**What to work on:** Which lines in the records below contain the word "پروانه"? Copy each such line in full.

....

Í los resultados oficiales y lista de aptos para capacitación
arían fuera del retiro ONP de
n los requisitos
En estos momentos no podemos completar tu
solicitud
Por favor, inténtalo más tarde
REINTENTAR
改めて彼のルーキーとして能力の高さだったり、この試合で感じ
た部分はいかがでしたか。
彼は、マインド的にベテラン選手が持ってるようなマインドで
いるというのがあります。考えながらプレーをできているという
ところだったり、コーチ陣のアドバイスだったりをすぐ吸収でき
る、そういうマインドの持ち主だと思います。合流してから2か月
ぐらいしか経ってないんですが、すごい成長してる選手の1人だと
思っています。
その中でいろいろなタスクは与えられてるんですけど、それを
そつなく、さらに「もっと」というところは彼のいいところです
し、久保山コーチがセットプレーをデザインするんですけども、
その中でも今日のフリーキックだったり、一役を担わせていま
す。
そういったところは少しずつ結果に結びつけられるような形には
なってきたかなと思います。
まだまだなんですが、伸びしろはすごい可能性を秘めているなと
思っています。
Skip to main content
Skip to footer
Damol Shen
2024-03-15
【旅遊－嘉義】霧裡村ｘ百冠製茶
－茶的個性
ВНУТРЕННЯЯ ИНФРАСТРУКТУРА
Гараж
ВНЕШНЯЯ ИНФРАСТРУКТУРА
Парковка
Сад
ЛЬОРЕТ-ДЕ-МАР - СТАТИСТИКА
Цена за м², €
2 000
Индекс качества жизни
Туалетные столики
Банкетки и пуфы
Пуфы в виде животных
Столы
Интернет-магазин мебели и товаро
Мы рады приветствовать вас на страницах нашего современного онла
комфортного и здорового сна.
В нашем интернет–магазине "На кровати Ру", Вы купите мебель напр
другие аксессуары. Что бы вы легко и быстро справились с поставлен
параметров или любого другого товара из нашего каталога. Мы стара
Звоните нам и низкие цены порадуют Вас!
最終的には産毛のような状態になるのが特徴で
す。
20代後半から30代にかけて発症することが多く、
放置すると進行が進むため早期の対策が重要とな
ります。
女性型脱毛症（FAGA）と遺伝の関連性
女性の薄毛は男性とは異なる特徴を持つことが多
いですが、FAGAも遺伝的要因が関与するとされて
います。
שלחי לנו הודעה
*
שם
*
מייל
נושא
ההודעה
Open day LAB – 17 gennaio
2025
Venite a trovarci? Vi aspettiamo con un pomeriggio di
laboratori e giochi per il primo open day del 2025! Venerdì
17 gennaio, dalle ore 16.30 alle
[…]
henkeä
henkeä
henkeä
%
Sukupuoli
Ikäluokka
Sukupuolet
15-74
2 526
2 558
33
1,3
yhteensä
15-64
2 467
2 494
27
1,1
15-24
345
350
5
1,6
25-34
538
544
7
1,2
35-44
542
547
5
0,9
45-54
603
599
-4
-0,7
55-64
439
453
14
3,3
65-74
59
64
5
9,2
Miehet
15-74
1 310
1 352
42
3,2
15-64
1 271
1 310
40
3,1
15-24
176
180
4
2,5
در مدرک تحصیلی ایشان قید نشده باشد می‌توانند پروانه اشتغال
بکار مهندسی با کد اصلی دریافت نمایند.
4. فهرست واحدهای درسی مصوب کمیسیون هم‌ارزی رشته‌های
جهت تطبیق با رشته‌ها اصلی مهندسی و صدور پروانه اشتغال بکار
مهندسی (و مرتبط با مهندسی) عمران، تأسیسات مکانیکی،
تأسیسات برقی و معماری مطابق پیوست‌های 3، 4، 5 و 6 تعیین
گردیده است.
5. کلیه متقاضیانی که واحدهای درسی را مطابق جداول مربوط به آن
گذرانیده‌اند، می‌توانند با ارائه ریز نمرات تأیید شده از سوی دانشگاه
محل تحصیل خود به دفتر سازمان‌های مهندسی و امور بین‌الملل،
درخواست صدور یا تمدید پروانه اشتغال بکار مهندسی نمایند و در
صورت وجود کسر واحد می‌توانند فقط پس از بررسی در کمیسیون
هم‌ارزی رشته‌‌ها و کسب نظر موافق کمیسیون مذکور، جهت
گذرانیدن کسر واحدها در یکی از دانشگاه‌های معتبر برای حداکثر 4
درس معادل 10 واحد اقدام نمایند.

....

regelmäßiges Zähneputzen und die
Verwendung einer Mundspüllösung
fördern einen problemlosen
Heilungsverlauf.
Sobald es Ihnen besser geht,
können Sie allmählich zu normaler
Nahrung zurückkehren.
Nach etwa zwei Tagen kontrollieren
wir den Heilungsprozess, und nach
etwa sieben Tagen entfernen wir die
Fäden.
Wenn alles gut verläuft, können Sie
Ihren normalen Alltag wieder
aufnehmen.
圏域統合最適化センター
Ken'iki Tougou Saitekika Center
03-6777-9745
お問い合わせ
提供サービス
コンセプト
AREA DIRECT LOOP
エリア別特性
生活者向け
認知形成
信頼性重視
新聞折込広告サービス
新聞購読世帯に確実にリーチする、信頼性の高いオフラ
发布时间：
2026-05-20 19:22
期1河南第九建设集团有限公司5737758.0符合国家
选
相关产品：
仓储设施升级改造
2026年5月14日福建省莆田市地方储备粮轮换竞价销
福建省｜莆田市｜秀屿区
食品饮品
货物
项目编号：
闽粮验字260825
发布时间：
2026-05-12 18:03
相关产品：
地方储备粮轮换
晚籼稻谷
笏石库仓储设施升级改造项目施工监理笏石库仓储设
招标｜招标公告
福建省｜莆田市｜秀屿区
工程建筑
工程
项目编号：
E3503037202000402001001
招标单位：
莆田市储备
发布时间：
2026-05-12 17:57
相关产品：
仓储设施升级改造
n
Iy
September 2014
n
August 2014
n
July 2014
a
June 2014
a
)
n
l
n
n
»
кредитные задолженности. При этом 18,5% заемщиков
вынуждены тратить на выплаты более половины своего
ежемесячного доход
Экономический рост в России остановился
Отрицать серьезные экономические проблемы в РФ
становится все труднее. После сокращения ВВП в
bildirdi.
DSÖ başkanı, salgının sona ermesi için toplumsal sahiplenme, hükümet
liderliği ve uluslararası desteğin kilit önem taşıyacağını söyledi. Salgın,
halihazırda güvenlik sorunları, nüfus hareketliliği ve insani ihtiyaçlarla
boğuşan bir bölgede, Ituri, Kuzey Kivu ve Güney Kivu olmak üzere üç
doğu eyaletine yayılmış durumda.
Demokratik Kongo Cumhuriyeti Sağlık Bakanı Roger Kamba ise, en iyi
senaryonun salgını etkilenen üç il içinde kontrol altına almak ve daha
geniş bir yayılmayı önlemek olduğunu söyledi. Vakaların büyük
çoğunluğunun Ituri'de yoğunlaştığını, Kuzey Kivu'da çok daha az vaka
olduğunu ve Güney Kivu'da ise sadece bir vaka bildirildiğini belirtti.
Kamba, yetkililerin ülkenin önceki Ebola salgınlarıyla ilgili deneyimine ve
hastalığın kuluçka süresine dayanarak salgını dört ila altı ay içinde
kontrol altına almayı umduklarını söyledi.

....

**Answer space:**
در مدرک تحصیلی ایشان قید نشده باشد می‌توانند پروانه اشتغال
جهت تطبیق با رشته‌ها اصلی مهندسی و صدور پروانه اشتغال بکار
درخواست صدور یا تمدید پروانه اشتغال بکار مهندسی نمایند و در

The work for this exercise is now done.